O que se espera: Pode transcrever, sem alterar nada, o trecho do material que vai da linha que contém "Filtros de búsqueda avanzada" até a linha que contém "Policia nis hetime ndaj Labinot", incluindo as duas? Deixe as imagens fora da resposta.
:: Material em análise
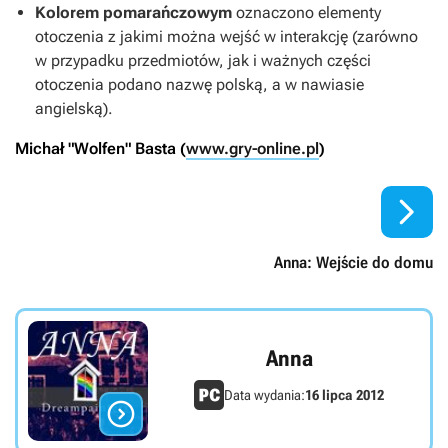
Kolorem pomarańczowym
oznaczono elementy
otoczenia z jakimi można wejść w interakcję (zarówno
w przypadku przedmiotów, jak i ważnych części
otoczenia podano nazwę polską, a w nawiasie
angielską).
Michał "Wolfen" Basta (
www.gry-online.pl
)

Anna: Wejście do domu
Anna
Data wydania:
16 lipca 2012

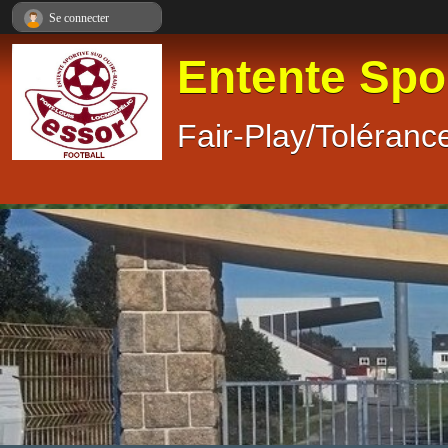
Panneau de gestion des cookies
Se connecter
Entente Spo
Fair-Play/Tolérance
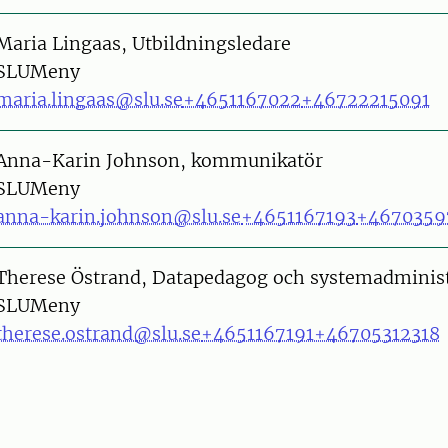
on
Maria Lingaas, Utbildningsledare
SLUMeny
maria.lingaas@slu.se
+4651167022
+46722215091
on
Anna-Karin Johnson, kommunikatör
SLUMeny
anna-karin.johnson@slu.se
+4651167193
+4670359
on
Therese Östrand, Datapedagog och systemadminist
SLUMeny
therese.ostrand@slu.se
+4651167191
+46705312318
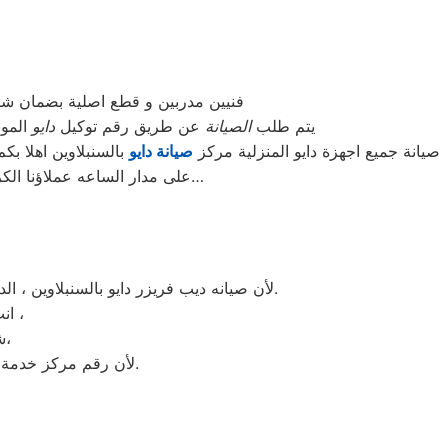
فنيين مدربين و قطع اصلية بضمان ش
يتم طلب
الصيانة
عن طريق رقم توكيل
دايو
الموحد 01154008110 أو الموقع الالكترونى او الارقام المبينة بالموقع
صيانة جميع اجهزة دايو المنزلية مركز
صيانة دايو
بالسنبلاوين اهلا بك
على مدار الساعه عملاؤنا الكرام نحن فى توكيل دايو المعتمد بالسنبلاوين اتصل بنا على الخط الساخن لصيانة غسالات دايو اتصل بنا…
لأن صيانه ديب فريزر دايو بالسنبلاوين ، الديب فريزر دايو غني عن التعريف فائق الجودة دائما ما تبهرنا بموديلات فريدة و مختلفة التقنية عن مثيلاتها انها دايو.
انت الان تتعامل مع خبراء من مركز صيانه دايو للديب فريزر في السنبلاوين ،
شرفونا بالزيارة او اتصلوا نصلكم لعمل الخدمة المنزلية و بصيانة الفورية،
لأن رقم مركز خدمة عملاء دايو للديب فريزر بجميع المحافظات اتصلوا الان مركز صيانه دايو السنبلاوين مباشرة.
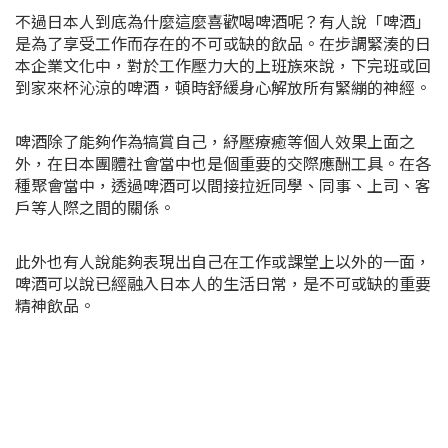
不過日本人到底為什麼這麼喜歡喝啤酒呢？有人說「啤酒」
是為了享受工作而存在的不可或缺的飲品。在步調緊湊的日
本企業文化中，對於工作壓力大的上班族來說，下完班或回
到家來杯沁涼的啤酒，頓時舒緩身心解放所有緊繃的神經。
啤酒除了能夠作為犒賞自己，紓壓療癒等個人效果上面之
外，在日本團體社會當中也是個重要的交際應酬工具。在各
種聚會當中，透過啤酒可以間接拉近同學、同事、上司、客
戶等人際之間的關係。
此外也有人說能夠表現出自己在工作或課堂上以外的一面，
啤酒可以說已經融入日本人的生活日常，是不可或缺的重要
精神飲品。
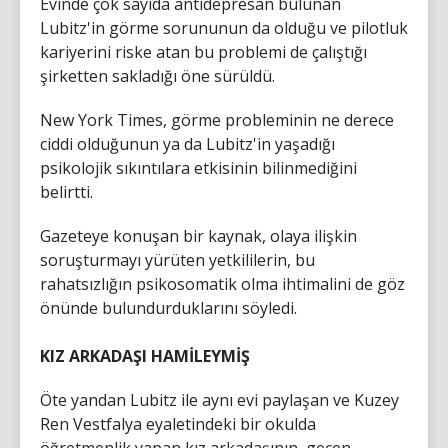
Evinde çok sayıda antidepresan bulunan
Lubitz'in görme sorununun da olduğu ve pilotluk
kariyerini riske atan bu problemi de çalıştığı
şirketten sakladığı öne sürüldü.
New York Times, görme probleminin ne derece
ciddi olduğunun ya da Lubitz'in yaşadığı
psikolojik sıkıntılara etkisinin bilinmediğini
belirtti.
Gazeteye konuşan bir kaynak, olaya ilişkin
soruşturmayı yürüten yetkililerin, bu
rahatsızlığın psikosomatik olma ihtimalini de göz
önünde bulundurduklarını söyledi.
KIZ ARKADAŞI HAMİLEYMİŞ
Öte yandan Lubitz ile aynı evi paylaşan ve Kuzey
Ren Vestfalya eyaletindeki bir okulda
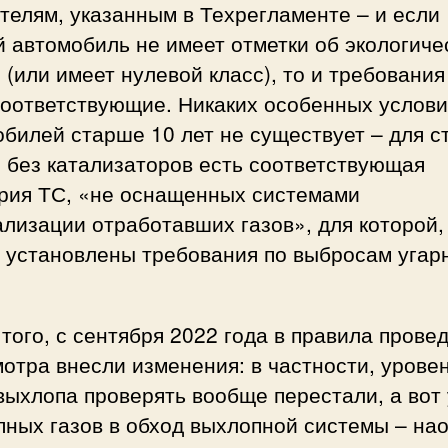
телям, указанным в Техрегламенте – и если
 автомобиль не имеет отметки об экологиче
 (или имеет нулевой класс), то и требования
соответствующие. Никаких особенных услови
билей старше 10 лет не существует – для с
 без катализаторов есть соответствующая
ория ТС, «не оснащенных системами
лизации отработавших газов», для которой, 
, установлены требования по выбросам угар
того, с сентября 2022 года в правила прове
отра внесли изменения: в частности, урове
ыхлопа проверять вообще перестали, а вот 
ных газов в обход выхлопной системы – нао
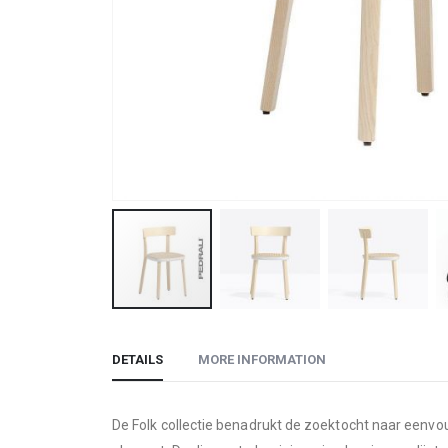
Skip
to
DETAILS
MORE INFORMATION
the
beginning
of
De Folk collectie benadrukt de zoektocht naar eenvou
the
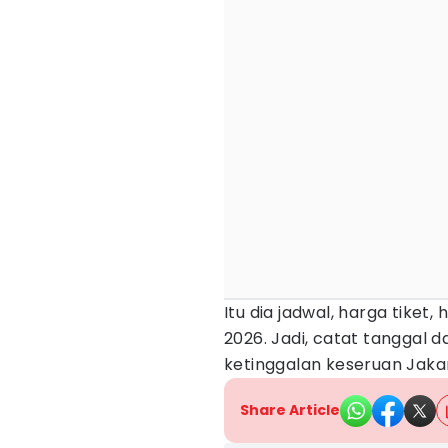
Itu dia jadwal, harga tiket,
2026. Jadi, catat tanggal d
ketinggalan keseruan Jakar
Share Article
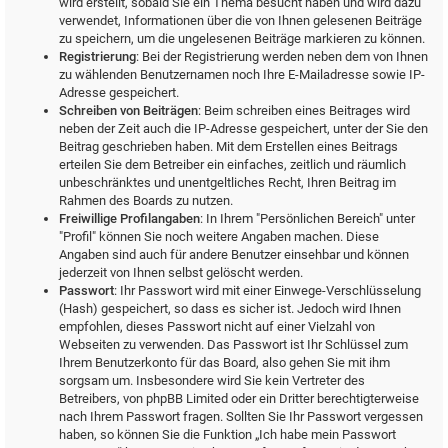
wird erstellt, sobald Sie ein Thema besucht haben und wird dazu
verwendet, Informationen über die von Ihnen gelesenen Beiträge
zu speichern, um die ungelesenen Beiträge markieren zu können.
Registrierung
: Bei der Registrierung werden neben dem von Ihnen
zu wählenden Benutzernamen noch Ihre E-Mailadresse sowie IP-
Adresse gespeichert.
Schreiben von Beiträgen
: Beim schreiben eines Beitrages wird
neben der Zeit auch die IP-Adresse gespeichert, unter der Sie den
Beitrag geschrieben haben. Mit dem Erstellen eines Beitrags
erteilen Sie dem Betreiber ein einfaches, zeitlich und räumlich
unbeschränktes und unentgeltliches Recht, Ihren Beitrag im
Rahmen des Boards zu nutzen.
Freiwillige Profilangaben
: In Ihrem "Persönlichen Bereich" unter
"Profil" können Sie noch weitere Angaben machen. Diese
Angaben sind auch für andere Benutzer einsehbar und können
jederzeit von Ihnen selbst gelöscht werden.
Passwort
: Ihr Passwort wird mit einer Einwege-Verschlüsselung
(Hash) gespeichert, so dass es sicher ist. Jedoch wird Ihnen
empfohlen, dieses Passwort nicht auf einer Vielzahl von
Webseiten zu verwenden. Das Passwort ist Ihr Schlüssel zum
Ihrem Benutzerkonto für das Board, also gehen Sie mit ihm
sorgsam um. Insbesondere wird Sie kein Vertreter des
Betreibers, von phpBB Limited oder ein Dritter berechtigterweise
nach Ihrem Passwort fragen. Sollten Sie Ihr Passwort vergessen
haben, so können Sie die Funktion „Ich habe mein Passwort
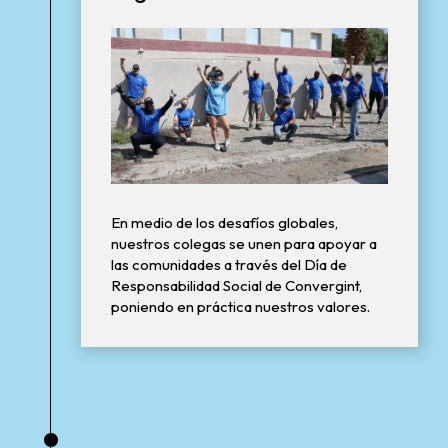
En medio de los desafíos globales,
nuestros colegas se unen para apoyar a
las comunidades a través del Día de
Responsabilidad Social de Convergint,
poniendo en práctica nuestros valores.
•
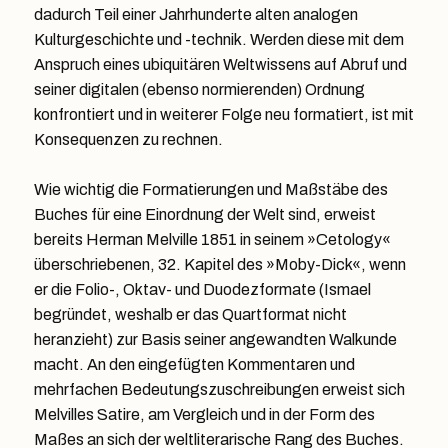
dadurch Teil einer Jahrhunderte alten analogen
Kulturgeschichte und -technik. Werden diese mit dem
Anspruch eines ubiquitären Weltwissens auf Abruf und
seiner digitalen (ebenso normierenden) Ordnung
konfrontiert und in weiterer Folge neu formatiert, ist mit
Konsequenzen zu rechnen.
Wie wichtig die Formatierungen und Maßstäbe des
Buches für eine Einordnung der Welt sind, erweist
bereits Herman Melville 1851 in seinem »Cetology«
überschriebenen, 32. Kapitel des »Moby-Dick«, wenn
er die Folio-, Oktav- und Duodezformate (Ismael
begründet, weshalb er das Quartformat nicht
heranzieht) zur Basis seiner angewandten Walkunde
macht. An den eingefügten Kommentaren und
mehrfachen Bedeutungszuschreibungen erweist sich
Melvilles Satire, am Vergleich und in der Form des
Maßes an sich der weltliterarische Rang des Buches.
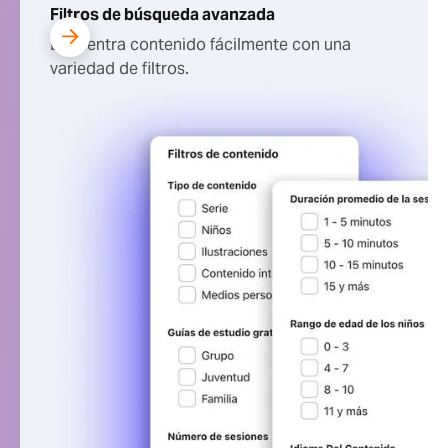
Filtros de búsqueda avanzada
Encuentra contenido fácilmente con una
variedad de filtros.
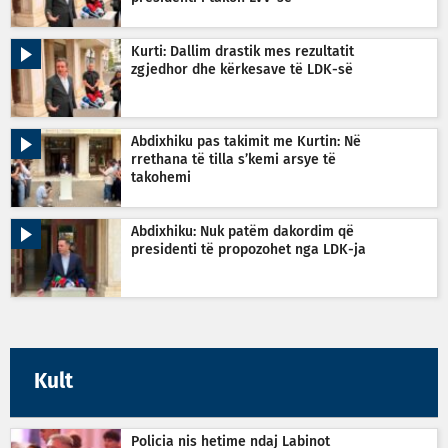
Kurti: Dallim drastik mes rezultatit
zgjedhor dhe kërkesave të LDK-së
Abdixhiku pas takimit me Kurtin: Në
rrethana të tilla s’kemi arsye të
takohemi
Abdixhiku: Nuk patëm dakordim që
presidenti të propozohet nga LDK-ja
Kult
Policia nis hetime ndaj Labinot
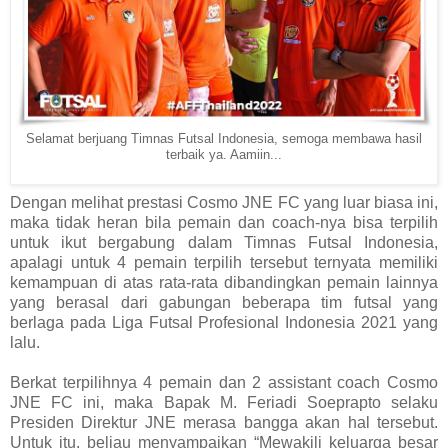
Selamat berjuang Timnas Futsal Indonesia, semoga membawa hasil
terbaik ya. Aamiin...
Dengan melihat prestasi Cosmo JNE FC yang luar biasa ini,
maka tidak heran bila pemain dan coach-nya bisa terpilih
untuk ikut bergabung dalam Timnas Futsal Indonesia,
apalagi untuk 4 pemain terpilih tersebut ternyata memiliki
kemampuan di atas rata-rata dibandingkan pemain lainnya
yang berasal dari gabungan beberapa tim futsal yang
berlaga pada Liga Futsal Profesional Indonesia 2021 yang
lalu.
Berkat terpilihnya 4 pemain dan 2 assistant coach Cosmo
JNE FC ini, maka Bapak M. Feriadi Soeprapto selaku
Presiden Direktur JNE merasa bangga akan hal tersebut.
Untuk itu, beliau menyampaikan “Mewakili keluarga besar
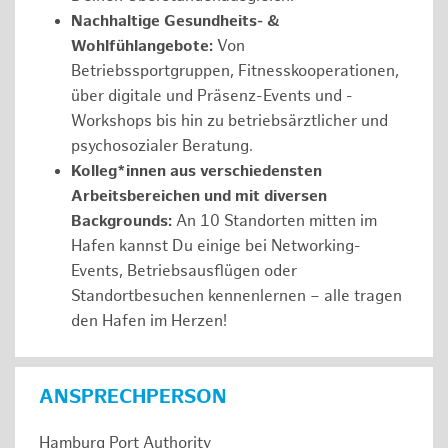
Nachhaltige Gesundheits- &
Wohlfühlangebote:
Von
Betriebssportgruppen, Fitnesskooperationen,
über digitale und Präsenz-Events und -
Workshops bis hin zu betriebsärztlicher und
psychosozialer Beratung.
Kolleg*innen aus verschiedensten
Arbeitsbereichen und mit diversen
Backgrounds:
An 10 Standorten mitten im
Hafen kannst Du einige bei Networking-
Events, Betriebsausflügen oder
Standortbesuchen kennenlernen – alle tragen
den Hafen im Herzen!
ANSPRECHPERSON
Hamburg Port Authority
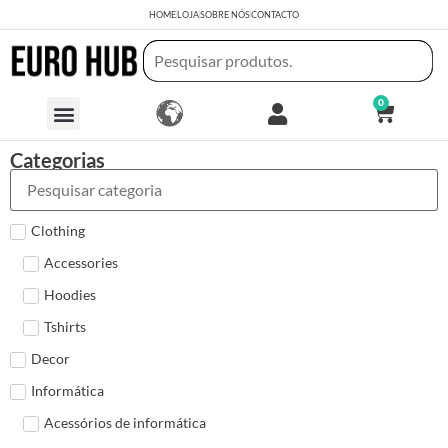
HOME
LOJA
SOBRE NÓS
CONTACTO
0
Categorias
Clothing
Accessories
Hoodies
Tshirts
Decor
Informática
Acessórios de informática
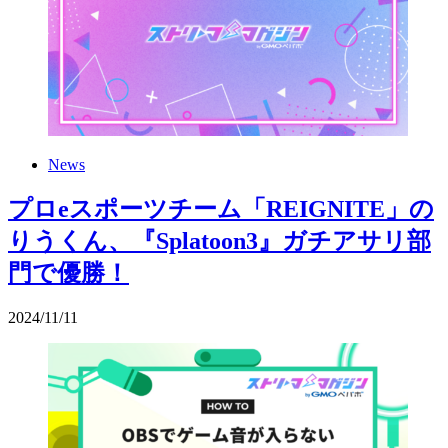
News
プロeスポーツチーム「REIGNITE」の
りうくん、『Splatoon3』ガチアサリ部
門で優勝！
2024
/
11
/
11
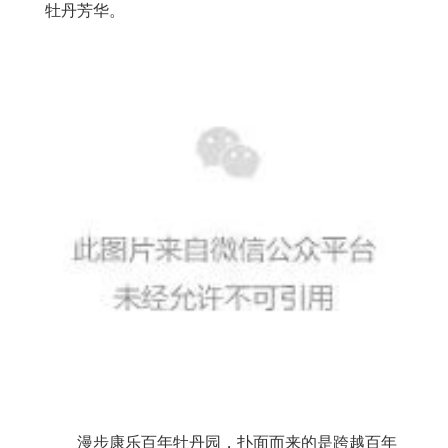
牡丹芳华。
漫步康乐百年牡丹园，扑面而来的是跨越百年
::::
Resposta:
Filtros de búsqueda avanzada
Encuentra contenido fácilmente con una
variedad de filtros.
Kurti: Dallim drastik mes rezultatit
zgjedhor dhe kërkesave të LDK-së
Abdixhiku pas takimit me Kurtin: Në
rrethana të tilla s’kemi arsye të
takohemi
Abdixhiku: Nuk patëm dakordim që
presidenti të propozohet nga LDK-ja
Kult
Policia nis hetime ndaj Labinot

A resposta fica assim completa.